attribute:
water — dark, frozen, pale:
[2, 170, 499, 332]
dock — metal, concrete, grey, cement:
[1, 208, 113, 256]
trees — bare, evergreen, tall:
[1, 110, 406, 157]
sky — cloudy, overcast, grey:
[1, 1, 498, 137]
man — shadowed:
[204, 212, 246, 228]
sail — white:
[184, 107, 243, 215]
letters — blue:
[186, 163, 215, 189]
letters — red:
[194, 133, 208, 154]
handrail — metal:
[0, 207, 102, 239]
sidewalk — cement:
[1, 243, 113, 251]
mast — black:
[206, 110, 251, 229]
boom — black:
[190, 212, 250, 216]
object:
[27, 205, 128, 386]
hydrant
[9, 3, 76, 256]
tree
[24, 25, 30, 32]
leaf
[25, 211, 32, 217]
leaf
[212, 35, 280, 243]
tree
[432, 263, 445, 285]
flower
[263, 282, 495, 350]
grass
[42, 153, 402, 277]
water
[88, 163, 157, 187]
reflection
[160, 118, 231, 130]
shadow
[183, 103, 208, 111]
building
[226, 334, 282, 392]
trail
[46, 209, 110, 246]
============================================================
[Your objective]:
Produce an exact repeat of the lines from the one containing "[9, 3, 76, 256]" through the last line of the data, and nothing more.

[Response to this task]:
[9, 3, 76, 256]
tree
[24, 25, 30, 32]
leaf
[25, 211, 32, 217]
leaf
[212, 35, 280, 243]
tree
[432, 263, 445, 285]
flower
[263, 282, 495, 350]
grass
[42, 153, 402, 277]
water
[88, 163, 157, 187]
reflection
[160, 118, 231, 130]
shadow
[183, 103, 208, 111]
building
[226, 334, 282, 392]
trail
[46, 209, 110, 246]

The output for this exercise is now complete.